Throughout the year, ICI Global continued to help EU and Asia-Pacific policymakers understand the benefits of deep capital markets and the role that regulated funds can play in developing them—work that is taking on new importance, as COVID-19 has underscored the necessity of having flexible, robust capital markets that can weather and recover from financial shocks.
For more than six years, EU policymakers have worked toward developing strong capital markets through its capital markets union (CMU) initiative. Realizing this goal became more urgent with the onset of the pandemic, and policymakers worked to develop a new CMU action plan. In meetings with and submissions to policymakers, ICI Global emphasized the importance of designing a CMU that makes investing in regulated funds easier for and more attractive to EU citizens and was pleased that the action plan—consistent with ICI Global’s recommendations—included studying different countries’ experiences with auto-enrolling participants in occupational pension plans and making better use of technology in the investment process.

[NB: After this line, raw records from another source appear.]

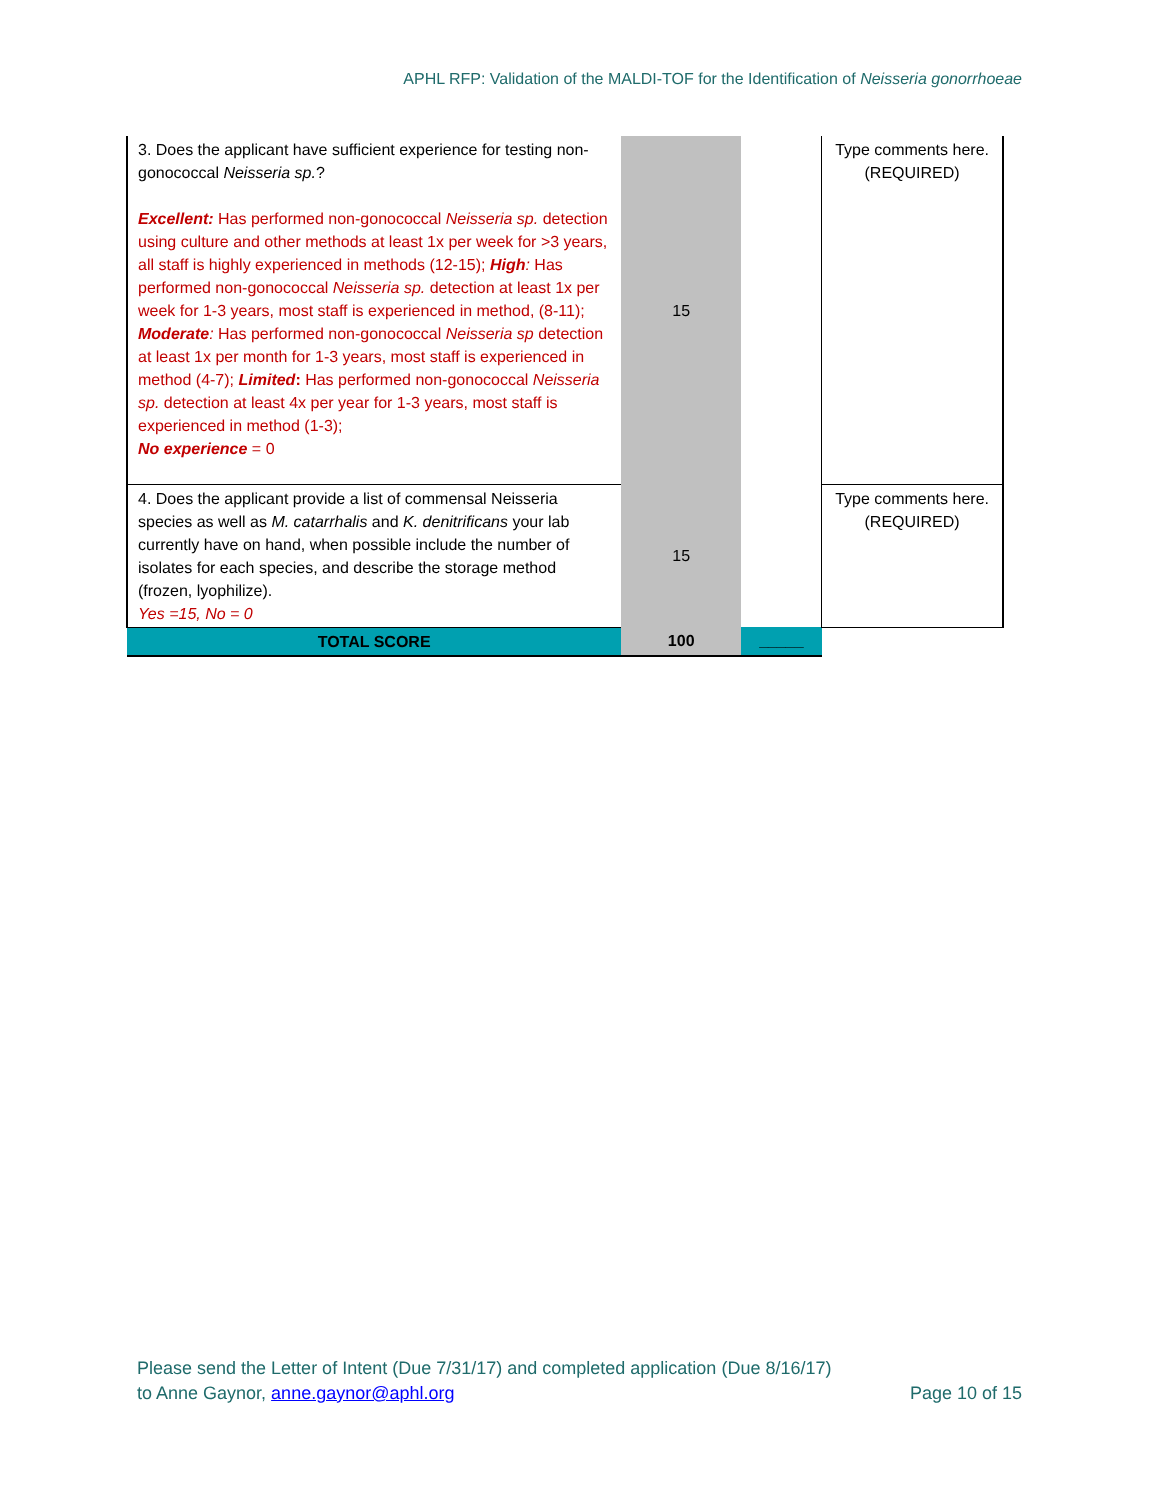APHL RFP: Validation of the MALDI-TOF for the Identification of Neisseria gonorrhoeae
| 3. Does the applicant have sufficient experience for testing non-gonococcal Neisseria sp. ? Excellent: Has performed non-gonococcal Neisseria sp. detection using culture and other methods at least 1x per week for >3 years, all staff is highly experienced in methods (12-15); High : Has performed non-gonococcal Neisseria sp. detection at least 1x per week for 1-3 years, most staff is experienced in method, (8-11); Moderate : Has performed non-gonococcal Neisseria sp detection at least 1x per month for 1-3 years, most staff is experienced in method (4-7); Limited : Has performed non-gonococcal Neisseria sp. detection at least 4x per year for 1-3 years, most staff is experienced in method (1-3); No experience = 0 | 15 | | Type comments here. (REQUIRED) |
| 4. Does the applicant provide a list of commensal Neisseria species as well as M. catarrhalis and K. denitrificans your lab currently have on hand, when possible include the number of isolates for each species, and describe the storage method (frozen, lyophilize). Yes =15, No = 0 | 15 | | Type comments here. (REQUIRED) |
| TOTAL SCORE | 100 | _____ | |
Please send the Letter of Intent (Due 7/31/17) and completed application (Due 8/16/17)
to Anne Gaynor, anne.gaynor@aphl.org
Page 10 of 15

Japan is considering economic reforms to develop stronger capital markets, including enabling regulated funds and other financial services to meet investors’ saving needs. Last November, ICI President and CEO Paul Schott Stevens traveled to Tokyo to meet with policymakers, including representatives from the Financial Services Agency, about these reforms. In a speech at a meeting of Japan’s regulated fund association, Stevens detailed the benefits of deep capital markets and how regulated funds help develop them. Stevens also traveled to China to meet with policymakers and emphasize the same messages about capital markets in a speech at Tsinghua University.